● **Data**:
__________________________________________________
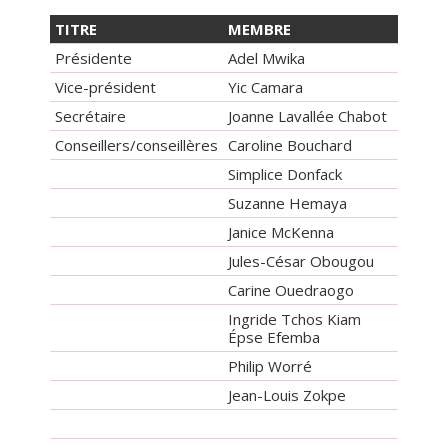
TITRE
MEMBRE
Présidente
Adel Mwika
Vice-président
Yic Camara
Secrétaire
Joanne Lavallée Chabot
Conseillers/conseillères
Caroline Bouchard
Simplice Donfack
Suzanne Hemaya
Janice McKenna
Jules-César Obougou
Carine Ouedraogo
Ingride Tchos Kiam
Épse Efemba
Philip Worré
Jean-Louis Zokpe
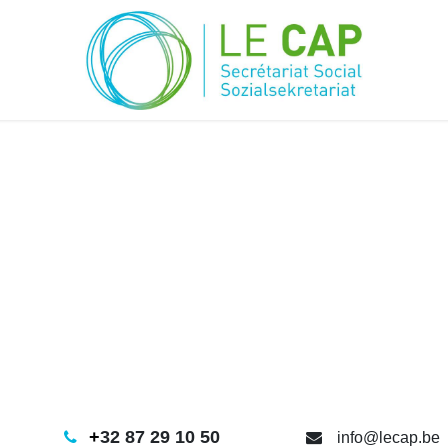
+
32 87 29 10 50
info@lecap.be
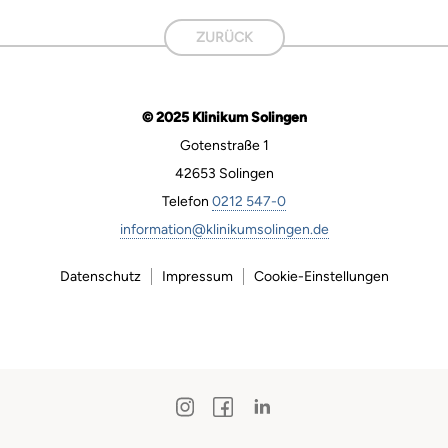
ZURÜCK
© 2025 Klinikum Solingen
Gotenstraße 1
42653 Solingen
Telefon
0212 547-0
information@klinikumsolingen.de
Datenschutz
Impressum
Cookie-Einstellungen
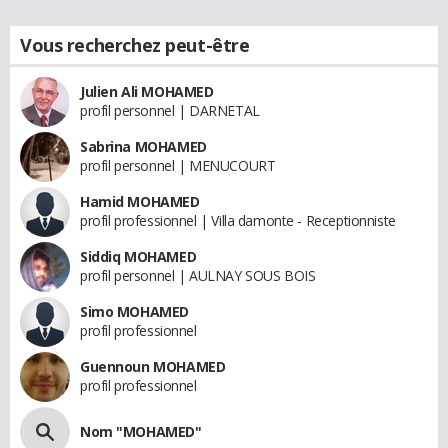
Vous recherchez peut-être
Julien Ali MOHAMED
profil personnel | DARNETAL
Sabrina MOHAMED
profil personnel | MENUCOURT
Hamid MOHAMED
profil professionnel | Villa damonte - Receptionniste
Siddiq MOHAMED
profil personnel | AULNAY SOUS BOIS
Simo MOHAMED
profil professionnel
Guennoun MOHAMED
profil professionnel
Nom "MOHAMED"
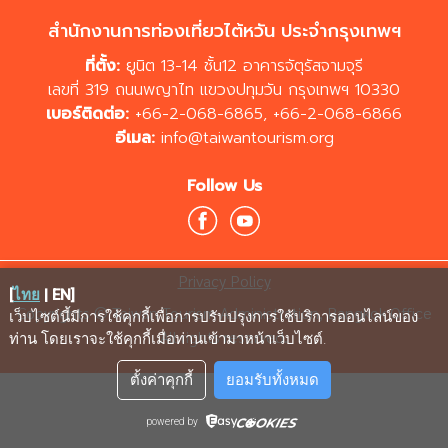
สำนักงานการท่องเที่ยวไต้หวัน ประจำกรุงเทพฯ
ที่ตั้ง:
ยูนิต 13-14 ชั้น12 อาคารจัตุรัสจามจุรี
เลขที่ 319 ถนนพญาไท แขวงปทุมวัน กรุงเทพฯ 10330
เบอร์ติดต่อ:
+66-2-068-6865
,
+66-2-068-6866
อีเมล:
info@taiwantourism.org
Follow Us
Privacy Policy
[
ไทย
|
EN
]
Copyrights © Taiwan Tourism Administration, Bangkok Office
เว็บไซต์นี้มีการใช้คุกกี้เพื่อการปรับปรุงการใช้บริการออนไลน์ของ
All rights reserved.
ท่าน โดยเราจะใช้คุกกี้เมื่อท่านเข้ามาหน้าเว็บไซต์
.
ตั้งค่าคุกกี้
ยอมรับทั้งหมด
powered by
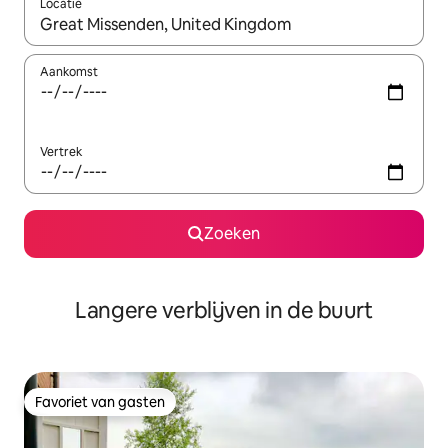
Locatie
Wanneer er resultaten beschikbaar zijn, maak je een keuze met 
Aankomst
Vertrek
Zoeken
Langere verblijven in de buurt
Favoriet van gasten
Favoriet van gasten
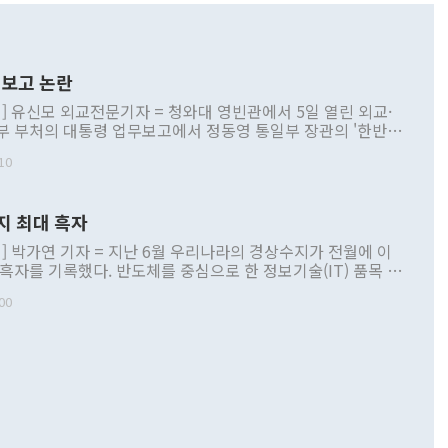
보고 논란
] 유신모 외교전문기자 = 청와대 영빈관에서 5일 열린 외교·
부 부처의 대통령 업무보고에서 정동영 통일부 장관의 '한반도
 구상'과 업무보고 발언이 논란을 빚고 있다. 이날 정 장관의
10
정부 내 조율을 거치지 않은 사안을 정책으로 추진하겠다고 공
는가 하면 사실 관계에 맞지 않은 설명도 있었다. 이재명 대통
로 신중을 기해 달라고 경고했고, 조현 외교부 장관은 '이상
지 최대 흑자
 근거한 비현실적 구상'이라는 비판을 내놨다. 그동안 정 장
책 관련 발언이 물의를 빚은 적은 여러 번 있지만 대통령과 유
] 박가연 기자 = 지난 6월 우리나라의 경상수지가 전월에 이
이 공개적으로 부정적 입장을 표명한 것은 이례적이다. 정 장
 흑자를 기록했다. 반도체를 중심으로 한 정보기술(IT) 품목 수
대북 접근법과 월권을 제어해야 한다는 목소리도 높아지고 있
간 상품수출이 처음으로 1000억달러를 넘어선 영향이다. [자
00
 따르
기자간담회를 하고 있다. [사진=통일부] 2026.07.23 ◆통일
 경상수지는 497억3000만달러 흑자로 집계됐다. 전월(386억
 넘어선 주장 정 장관은 이날 업무보고에서 '한반도 평화공존
)에 이어 두 달 연속 월간 기준 역대 최대 기록을 갈아치웠다.
 설명하면서 이재명 정부 2년차 핵심 과제로 상호 존중·평화
해 상반기 누적 경상수지 흑자는 1910억1000만달러를 기록
·핵 없는 한반도 등 3대 기본 방향을 제시했다. 정 장관은 "대
지 흑자를 견인한 것은 상품수지다. 6월 상품수지는 478억
언어는 멈춰야 한다"면서 주적 용어 대체를 주장했다. 지난 25
 흑자를 기록하며 전월에 이어 역대 최대를 다시 썼다. 국제수
D(완전하고 검증가능하며 되돌릴 수 없는 비핵화) 구도는 이미
수출은 1123억7000만달러로 전년 동월 대비 84.5% 증가하
했다. 또 "현 시점에서 흘러간 선(先)비핵화만 되뇌는 것은
 처음으로 1000억달러를 넘어섰다. 상품수입은 644억8000만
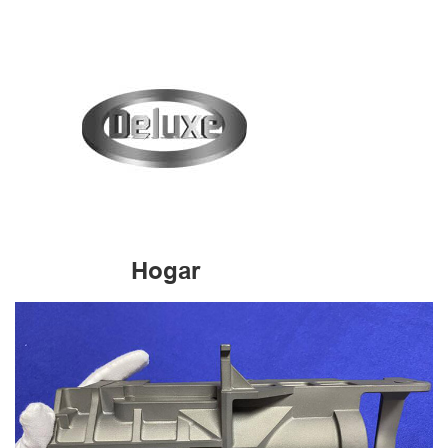
Hogar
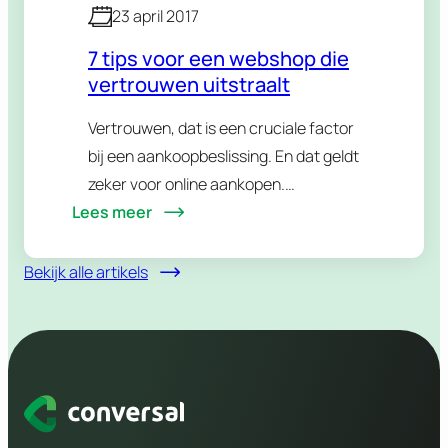
23 april 2017
7 tips voor een webshop die
vertrouwen uitstraalt
Vertrouwen, dat is een cruciale factor
bij een aankoopbeslissing. En dat geldt
zeker voor online aankopen.
Lees meer
Consumenten willen zeker zijn dat een
webshop betrouwbaar is. Wij geven
je 7 tips om online vertrouwen uit te…
Bekijk alle artikels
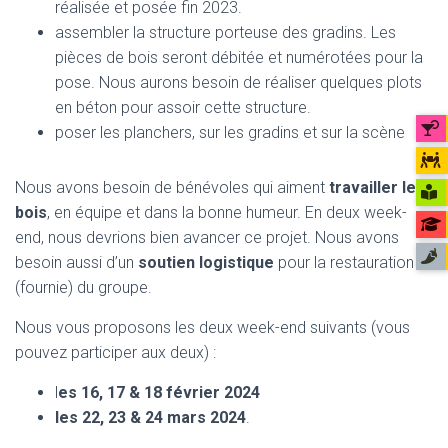
réalisée et posée fin 2023.
assembler la structure porteuse des gradins. Les
pièces de bois seront débitée et numérotées pour la
pose. Nous aurons besoin de réaliser quelques plots
en béton pour assoir cette structure.
poser les planchers, sur les gradins et sur la scène
Nous avons besoin de bénévoles qui aiment
travailler le
bois
, en équipe et dans la bonne humeur. En deux week-
end, nous devrions bien avancer ce projet. Nous avons
besoin aussi d’un
soutien logistique
pour la restauration
(fournie) du groupe.
Nous vous proposons les deux week-end suivants (vous
pouvez participer aux deux) :
l
es 16, 17 & 18 février 2024
les 22, 23 & 24 mars 2024
.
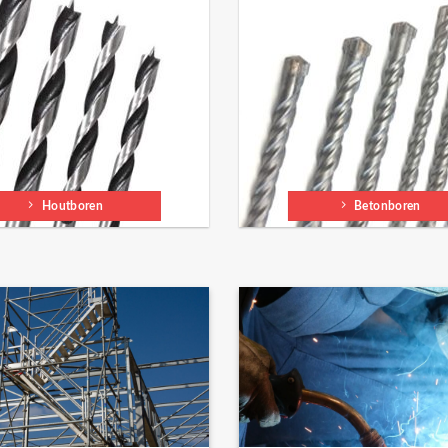
Houtboren
Betonboren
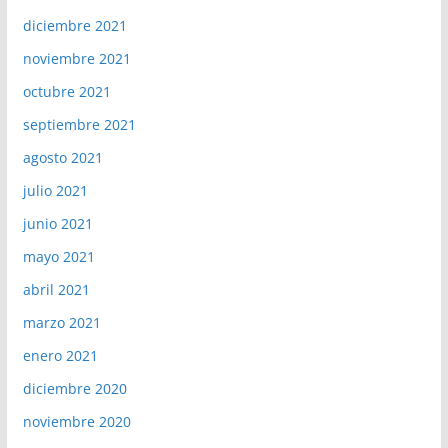
diciembre 2021
noviembre 2021
octubre 2021
septiembre 2021
agosto 2021
julio 2021
junio 2021
mayo 2021
abril 2021
marzo 2021
enero 2021
diciembre 2020
noviembre 2020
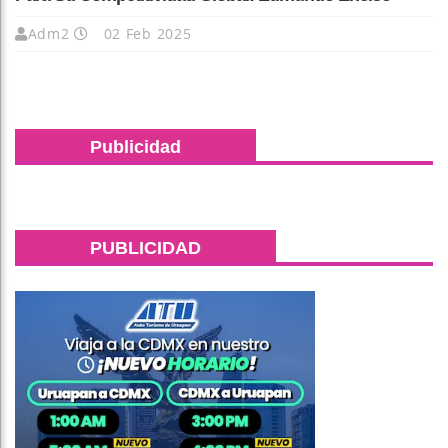
Adm2
02 Feb 2025
Publicidad
PUBLICIDAD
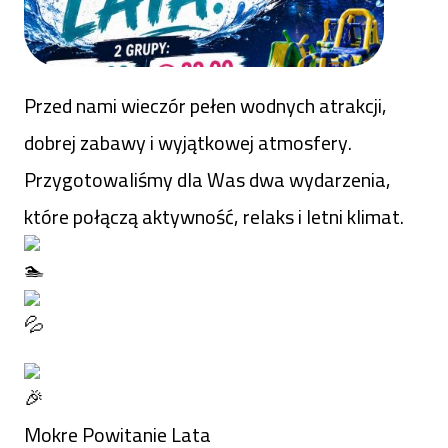
Raszyn
Przed nami wieczór pełen wodnych atrakcji,
dobrej zabawy i wyjątkowej atmosfery.
Przygotowaliśmy dla Was dwa wydarzenia,
które połączą aktywność, relaks i letni klimat.
Mokre Powitanie Lata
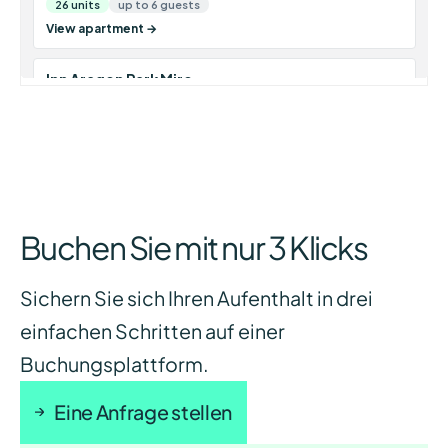
Buchen Sie mit nur 3 Klicks
Sichern Sie sich Ihren Aufenthalt in drei
einfachen Schritten auf einer
Buchungsplattform.
Eine Anfrage stellen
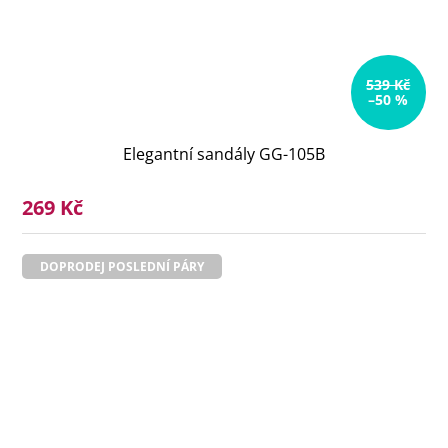
539 Kč
–50 %
Elegantní sandály GG-105B
269 Kč
DOPRODEJ POSLEDNÍ PÁRY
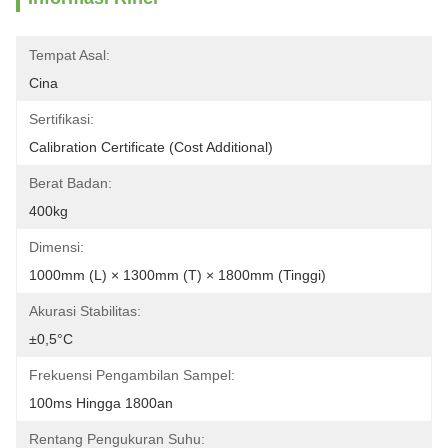
Tempat Asal:
Cina
Sertifikasi:
Calibration Certificate (Cost Additional)
Berat Badan:
400kg
Dimensi:
1000mm (L) × 1300mm (T) × 1800mm (Tinggi)
Akurasi Stabilitas:
±0,5°C
Frekuensi Pengambilan Sampel:
100ms Hingga 1800an
Rentang Pengukuran Suhu:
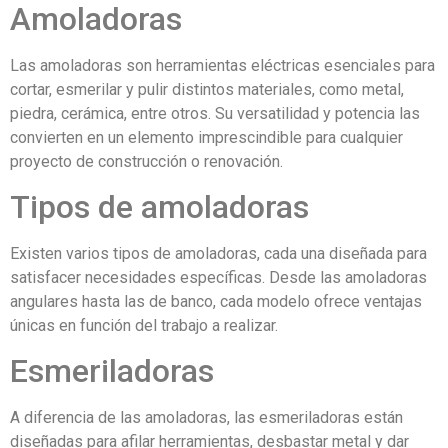
Amoladoras
Las amoladoras son herramientas eléctricas esenciales para
cortar, esmerilar y pulir distintos materiales, como metal,
piedra, cerámica, entre otros. Su versatilidad y potencia las
convierten en un elemento imprescindible para cualquier
proyecto de construcción o renovación.
Tipos de amoladoras
Existen varios tipos de amoladoras, cada una diseñada para
satisfacer necesidades específicas. Desde las amoladoras
angulares hasta las de banco, cada modelo ofrece ventajas
únicas en función del trabajo a realizar.
Esmeriladoras
A diferencia de las amoladoras, las esmeriladoras están
diseñadas para afilar herramientas, desbastar metal y dar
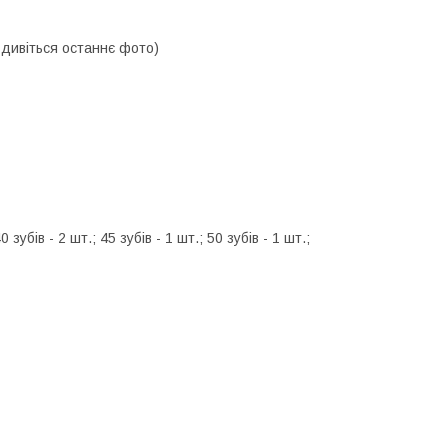
, дивіться останнє фото)
зубів - 2 шт.; 45 зубів - 1 шт.; 50 зубів - 1 шт.;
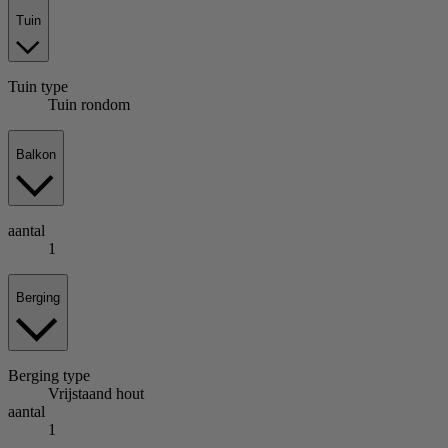
Tuin
Tuin
type
Tuin rondom
Balkon
aantal
1
Berging
Berging
type
Vrijstaand hout
aantal
1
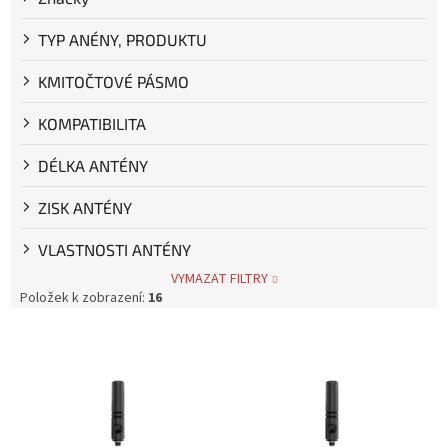
ů
TYP ANÉNY, PRODUKTU
KMITOČTOVÉ PÁSMO
KOMPATIBILITA
DÉLKA ANTÉNY
ZISK ANTÉNY
VLASTNOSTI ANTÉNY
VYMAZAT FILTRY
Položek k zobrazení:
16
V
ý
p
i
s
p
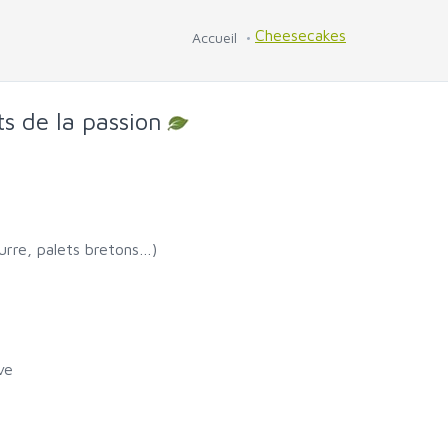
Cheesecakes
Accueil
s de la passion
urre, palets bretons…)
ve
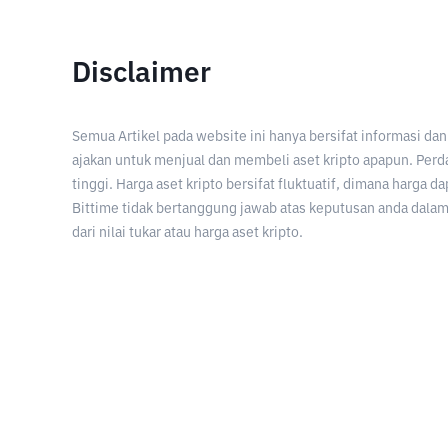
Disclaimer
Semua Artikel pada website ini hanya bersifat informasi d
ajakan untuk menjual dan membeli aset kripto apapun. Perda
tinggi. Harga aset kripto bersifat fluktuatif, dimana harga d
Bittime tidak bertanggung jawab atas keputusan anda dalam 
dari nilai tukar atau harga aset kripto.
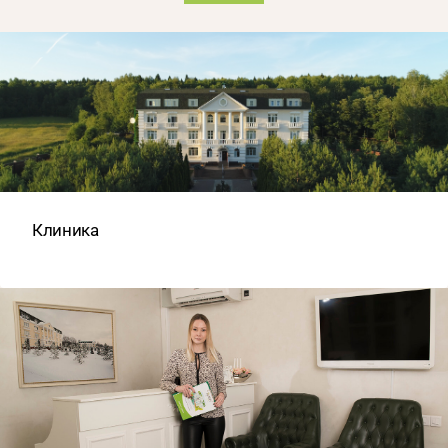
Клиника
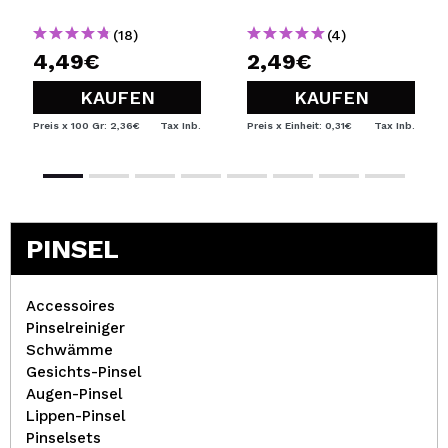
(18)
(4)
4,49€
2,49€
KAUFEN
KAUFEN
Preis x 100 Gr: 2,36€
Tax Inb.
Preis x Einheit: 0,31€
Tax Inb.
PINSEL
Accessoires
Pinselreiniger
Schwämme
Gesichts-Pinsel
Augen-Pinsel
Lippen-Pinsel
Pinselsets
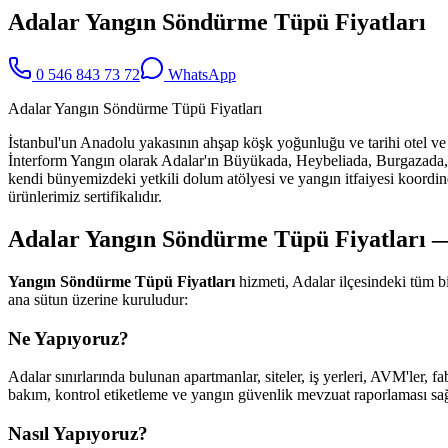
Adalar Yangın Söndürme Tüpü Fiyatları
0 546 843 73 72
WhatsApp
Adalar Yangın Söndürme Tüpü Fiyatları
İstanbul'un Anadolu yakasının ahşap köşk yoğunluğu ve tarihi otel ve
İnterform Yangın olarak Adalar'ın Büyükada, Heybeliada, Burgazada, 
kendi bünyemizdeki yetkili dolum atölyesi ve yangın itfaiyesi koordinel
ürünlerimiz sertifikalıdır.
Adalar Yangın Söndürme Tüpü Fiyatları — 
Yangın Söndürme Tüpü Fiyatları
hizmeti, Adalar ilçesindeki tüm 
ana sütun üzerine kuruludur:
Ne Yapıyoruz?
Adalar sınırlarında bulunan apartmanlar, siteler, iş yerleri, AVM'ler, f
bakım, kontrol etiketleme ve yangın güvenlik mevzuat raporlaması sağl
Nasıl Yapıyoruz?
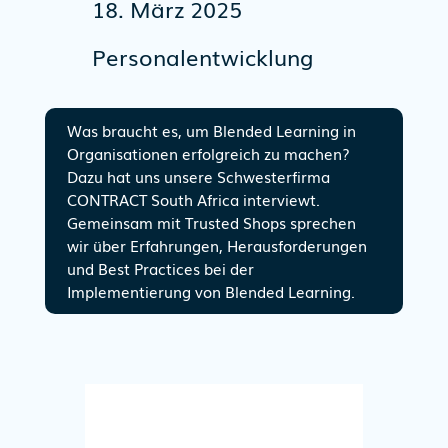
18. März 2025
Personalentwicklung
Was braucht es, um Blended Learning in
Organisationen erfolgreich zu machen?
Dazu hat uns unsere Schwesterfirma
CONTRACT South Africa interviewt.
Gemeinsam mit Trusted Shops sprechen
wir über Erfahrungen, Herausforderungen
und Best Practices bei der
Implementierung von Blended Learning.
__________________________________________________
Please pull every line from the data above that contains the string "aset". Case counts.

ajakan untuk menjual dan membeli aset kripto apapun. Perda
tinggi. Harga aset kripto bersifat fluktuatif, dimana harga d
dari nilai tukar atau harga aset kripto.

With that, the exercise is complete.